Natalie is a teacher and holds an MA in English Education and is in progress on her PhD in psychology.

What happens when someone believes they are dying, even though they're healthy? In this lesson, we will look at hypochondriasis, including what it is, what causes it, and how it is treated.

Hypochondriasis

Charlie thinks he might have a brain tumor. He had a headache yesterday, and it seemed really bad. Even when he took aspirin, the headache didn't go away. He's convinced that he has a brain tumor and is dying. Meanwhile, Charlie's wife is not buying it. Last week, Charlie slept on his arm. When the pins and needles of the arm falling asleep started, Charlie was convinced that he was permanently paralyzed. A pimple on his shoulder last month convinced him that he would have to have his arm amputated due to an infection.

Charlie might be suffering from hypochondriasis, a psychological disorder that involves having an overwhelming and irrational fear of having a serious illness. Small things, like a headache or a pimple, can cause great anxiety in people suffering from hypochondriasis. Those people are called hypochondriacs.

Diagnosis

So, you are a psychologist, and Charlie's wife drags him in to see you. She's convinced that his problems are all in his head and wants you to help her straighten him out. You talk to Charlie and think that he might be a hypochondriac. In order to diagnose him, you go down a list of symptoms to make sure that he really does have hypochondriasis.

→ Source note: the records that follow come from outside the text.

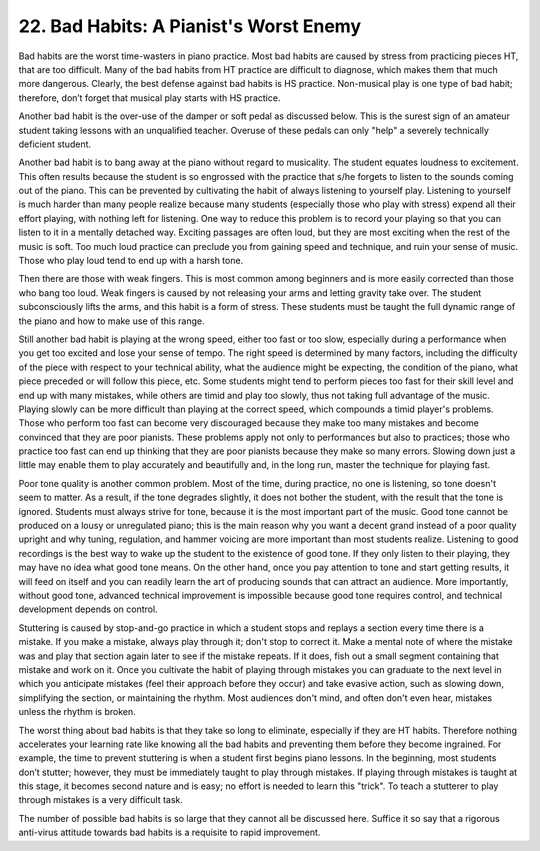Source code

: .. _II.22:

22. Bad Habits: A Pianist's Worst Enemy
---------------------------------------

Bad habits are the worst time-wasters in piano practice. Most bad habits are
caused by stress from practicing pieces HT, that are too difficult. Many of the
bad habits from HT practice are difficult to diagnose, which makes them that
much more dangerous. Clearly, the best defense against bad habits is HS
practice. Non-musical play is one type of bad habit; therefore, don’t forget
that musical play starts with HS practice.

Another bad habit is the over-use of the damper or soft pedal as discussed
below. This is the surest sign of an amateur student taking lessons with an
unqualified teacher. Overuse of these pedals can only "help" a severely
technically deficient student.

Another bad habit is to bang away at the piano without regard to musicality.
The student equates loudness to excitement. This often results because the
student is so engrossed with the practice that s/he forgets to listen to the
sounds coming out of the piano. This can be prevented by cultivating the habit
of always listening to yourself play. Listening to yourself is much harder than
many people realize because many students (especially those who play with
stress) expend all their effort playing, with nothing left for listening. One
way to reduce this problem is to record your playing so that you can listen to
it in a mentally detached way. Exciting passages are often loud, but they are
most exciting when the rest of the music is soft. Too much loud practice can
preclude you from gaining speed and technique, and ruin your sense of music.
Those who play loud tend to end up with a harsh tone.

Then there are those with weak fingers. This is most common among beginners and
is more easily corrected than those who bang too loud. Weak fingers is caused
by not releasing your arms and letting gravity take over. The student
subconsciously lifts the arms, and this habit is a form of stress. These
students must be taught the full dynamic range of the piano and how to make use
of this range.

Still another bad habit is playing at the wrong speed, either too fast or too
slow, especially during a performance when you get too excited and lose your
sense of tempo. The right speed is determined by many factors, including the
difficulty of the piece with respect to your technical ability, what the
audience might be expecting, the condition of the piano, what piece preceded or
will follow this piece, etc. Some students might tend to perform pieces too
fast for their skill level and end up with many mistakes, while others are
timid and play too slowly, thus not taking full advantage of the music. Playing
slowly can be more difficult than playing at the correct speed, which compounds
a timid player's problems. Those who perform too fast can become very
discouraged because they make too many mistakes and become convinced that they
are poor pianists. These problems apply not only to performances but also to
practices; those who practice too fast can end up thinking that they are poor
pianists because they make so many errors. Slowing down just a little may
enable them to play accurately and beautifully and, in the long run, master the
technique for playing fast.

Poor tone quality is another common problem. Most of the time, during practice,
no one is listening, so tone doesn't seem to matter. As a result, if the tone
degrades slightly, it does not bother the student, with the result that the
tone is ignored. Students must always strive for tone, because it is the most
important part of the music. Good tone cannot be produced on a lousy or
unregulated piano; this is the main reason why you want a decent grand instead
of a poor quality upright and why tuning, regulation, and hammer voicing are
more important than most students realize. Listening to good recordings is the
best way to wake up the student to the existence of good tone. If they only
listen to their playing, they may have no idea what good tone means. On the other
hand, once you pay attention to tone and start getting results, it will feed on
itself and you can readily learn the art of producing sounds that can attract
an audience. More importantly, without good tone, advanced technical
improvement is impossible because good tone requires control, and technical
development depends on control.

Stuttering is caused by stop-and-go practice in which a student stops and
replays a section every time there is a mistake. If you make a mistake, always
play through it; don't stop to correct it. Make a mental note of where the
mistake was and play that section again later to see if the mistake repeats. If
it does, fish out a small segment containing that mistake and work on it. Once
you cultivate the habit of playing through mistakes you can graduate to the
next level in which you anticipate mistakes (feel their approach before they
occur) and take evasive action, such as slowing down, simplifying the section,
or maintaining the rhythm. Most audiences don't mind, and often don't even
hear, mistakes unless the rhythm is broken.

The worst thing about bad habits is that they take so long to eliminate,
especially if they are HT habits. Therefore nothing accelerates your learning
rate like knowing all the bad habits and preventing them before they become
ingrained. For example, the time to prevent stuttering is when a student first
begins piano lessons. In the beginning, most students don’t stutter; however,
they must be immediately taught to play through mistakes. If playing through
mistakes is taught at this stage, it becomes second nature and is easy; no
effort is needed to learn this "trick". To teach a stutterer to play through
mistakes is a very difficult task.

The number of possible bad habits is so large that they cannot all be discussed
here. Suffice it so say that a rigorous anti-virus attitude towards bad habits
is a requisite to rapid improvement.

  1. An overwhelming fear that normal physical issues signal a serious disease. When Charlie has a headache, he becomes convinced that he has a brain tumor. This is a good example of how a normal physical issue, like a headache, could spur fear of a serious disease, like cancer.
  2. The fear stays even in the face of medical evidence to the contrary. When the doctor examined Charlie's pimple last month, he reassured Charlie that it was just a harmless pimple, not the serious infection requiring the amputation that Charlie feared. Despite the doctor's examination, though, Charlie was still terrified that the infection would spread and his arm would have to be removed.
  3. The fear cannot be explained by another mental disorder. The fear, for example, isn't part of a delusional disorder, and it's not specific to appearance, like in body dysmorphic disorder. It also can't be explained by an anxiety or mood disorder. There's no evidence that Charlie has another psychological disorder, so he meets this criterion.
  4. The patient has had the problem for at least six months. Charlie's wife says he's been this way as long as she's known him, which is for many years.

Charlie meets all the criteria for hypochondriasis, so you can give him that diagnosis.